Diese Beispiele zeigen, daß eine ernstzunehmende Sicherung des österreichischen Territoriums und seiner Bürger bei erhöhten Konfliktintensitäten nur durch die Einbindung eines funktionierenden Bundesheeres – und das wiederum nur nach einer Mobilmachung – möglich ist. Daß dies nicht auszuschließen ist, zeigen sowohl die von mir schon angeführten Ereignisse der jüngsten Vergangenheit seit dem Jahre 1991 als auch die aktuellen Maßnahmen, die seit dem Ausbruch des Krieges in Jugoslawien notwendig geworden sind, zum Beispiel die Evakuierung europäischer Botschaften – darunter auch jener Österreichs – in Belgrad. Eine erhebliche Gefahr besteht unserer Ansicht nach daher sowohl in Österreich als auch für Österreicher im Ausland, unter diesen besonders für die SFOR-Soldaten in Bosnien.

Im Zusammenhang mit der Krise am Balkan ist aber auch die Rolle Österreichs und sein Verhalten innerhalb der demokratischen europäischen Staatengemeinschaft zu hinterfragen. So gibt es in der Bundesregierung und den einzelnen Ministerien nach wie vor unterschiedliche Auffassungen darüber, ob sich Österreich in diesem konkreten Falle solidarisch beteiligen soll oder unter Verweis auf ein fehlendes UNO-Mandat seine Neutralität geltend machen sollte. – Aus Sicht der Freiheitlichen ist dazu festzuhalten, daß unsere Neutralität spätestens seit dem Beitritt zur EU und deren Weiterentwicklung durch den Amsterdamer Vertrag nicht nur politisch, sondern auch materiell nicht mehr gegeben ist.

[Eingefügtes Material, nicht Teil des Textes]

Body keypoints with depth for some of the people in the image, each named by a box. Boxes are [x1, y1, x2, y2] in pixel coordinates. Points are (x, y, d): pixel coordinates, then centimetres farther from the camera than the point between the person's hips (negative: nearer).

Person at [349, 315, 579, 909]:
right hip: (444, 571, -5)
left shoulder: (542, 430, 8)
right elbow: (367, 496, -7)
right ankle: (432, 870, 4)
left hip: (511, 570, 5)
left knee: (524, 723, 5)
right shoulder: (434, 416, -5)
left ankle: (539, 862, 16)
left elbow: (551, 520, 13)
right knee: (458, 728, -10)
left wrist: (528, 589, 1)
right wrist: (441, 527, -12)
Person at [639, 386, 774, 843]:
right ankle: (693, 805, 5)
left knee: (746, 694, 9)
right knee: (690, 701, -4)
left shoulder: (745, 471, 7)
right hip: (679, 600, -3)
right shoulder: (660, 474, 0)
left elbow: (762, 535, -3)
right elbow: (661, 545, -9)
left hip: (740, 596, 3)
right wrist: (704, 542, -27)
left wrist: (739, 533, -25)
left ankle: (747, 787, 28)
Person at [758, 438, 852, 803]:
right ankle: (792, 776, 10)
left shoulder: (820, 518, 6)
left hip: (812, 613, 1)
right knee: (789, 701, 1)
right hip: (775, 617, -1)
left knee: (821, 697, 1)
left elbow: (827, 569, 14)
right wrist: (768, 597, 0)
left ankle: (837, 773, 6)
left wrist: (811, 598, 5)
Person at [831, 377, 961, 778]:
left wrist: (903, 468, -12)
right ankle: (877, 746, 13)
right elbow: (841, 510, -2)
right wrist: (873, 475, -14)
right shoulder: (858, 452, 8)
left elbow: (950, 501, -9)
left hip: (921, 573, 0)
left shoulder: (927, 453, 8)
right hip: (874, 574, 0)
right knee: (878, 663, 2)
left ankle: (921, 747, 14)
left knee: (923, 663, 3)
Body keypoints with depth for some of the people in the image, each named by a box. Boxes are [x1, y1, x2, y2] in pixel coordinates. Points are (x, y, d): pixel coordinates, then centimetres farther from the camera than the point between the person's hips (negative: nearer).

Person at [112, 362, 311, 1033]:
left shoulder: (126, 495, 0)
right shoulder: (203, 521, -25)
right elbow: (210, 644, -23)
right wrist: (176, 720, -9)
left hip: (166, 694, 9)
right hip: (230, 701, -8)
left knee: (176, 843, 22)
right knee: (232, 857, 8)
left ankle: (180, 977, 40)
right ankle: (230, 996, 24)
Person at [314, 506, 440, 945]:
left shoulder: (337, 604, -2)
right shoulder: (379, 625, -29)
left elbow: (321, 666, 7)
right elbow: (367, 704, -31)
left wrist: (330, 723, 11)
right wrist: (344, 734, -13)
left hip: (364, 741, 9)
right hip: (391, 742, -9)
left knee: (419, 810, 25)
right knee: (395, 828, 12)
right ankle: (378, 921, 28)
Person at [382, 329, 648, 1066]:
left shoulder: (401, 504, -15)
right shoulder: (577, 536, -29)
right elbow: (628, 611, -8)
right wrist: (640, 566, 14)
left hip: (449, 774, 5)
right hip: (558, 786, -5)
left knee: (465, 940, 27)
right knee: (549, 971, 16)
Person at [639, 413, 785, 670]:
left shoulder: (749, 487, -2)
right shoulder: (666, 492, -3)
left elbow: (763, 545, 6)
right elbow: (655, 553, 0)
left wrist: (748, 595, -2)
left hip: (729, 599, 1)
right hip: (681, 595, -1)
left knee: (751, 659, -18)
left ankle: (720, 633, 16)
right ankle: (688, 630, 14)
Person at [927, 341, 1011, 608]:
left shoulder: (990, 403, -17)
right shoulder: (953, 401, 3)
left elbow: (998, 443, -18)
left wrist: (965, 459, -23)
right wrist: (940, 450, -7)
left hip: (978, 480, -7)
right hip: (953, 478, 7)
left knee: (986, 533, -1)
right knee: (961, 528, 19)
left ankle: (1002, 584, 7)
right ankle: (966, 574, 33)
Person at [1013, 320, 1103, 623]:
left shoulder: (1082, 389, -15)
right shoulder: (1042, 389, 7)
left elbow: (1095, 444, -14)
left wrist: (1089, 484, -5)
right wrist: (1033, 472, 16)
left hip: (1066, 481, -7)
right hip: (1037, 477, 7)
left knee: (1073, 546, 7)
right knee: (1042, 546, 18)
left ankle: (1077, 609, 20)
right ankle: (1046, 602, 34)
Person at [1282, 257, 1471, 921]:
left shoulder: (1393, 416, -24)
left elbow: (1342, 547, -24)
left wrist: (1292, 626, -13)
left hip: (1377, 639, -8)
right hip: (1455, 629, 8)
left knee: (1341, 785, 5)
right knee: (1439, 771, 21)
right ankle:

Meine Damen und Herren! Die verwirrten Stellungnahmen von Mitgliedern der österreichischen Bundesregierung in der Öffentlichkeit haben jedoch, seit wir dieses Thema debattieren, nicht aufgehört. Wir haben einen Bundeskanzler, der die Maßnahmen der NATO auf der einen Seite als richtig und notwendig bezeichnet, auf der anderen Seite aber die Angst geltend macht, daß ihn jeder einfache Bürger zur Rechenschaft ziehen könne, sollte er sich aufgrund ebendieses Schlusses gegenüber diesen richtigen und notwendigen Maßnahmen der NATO nunmehr auch solidarisch verhalten. – Dieser Widerspruch ist auf längere Sicht weder der europäischen Öffentlichkeit noch der österreichischen Bevölkerung zumutbar!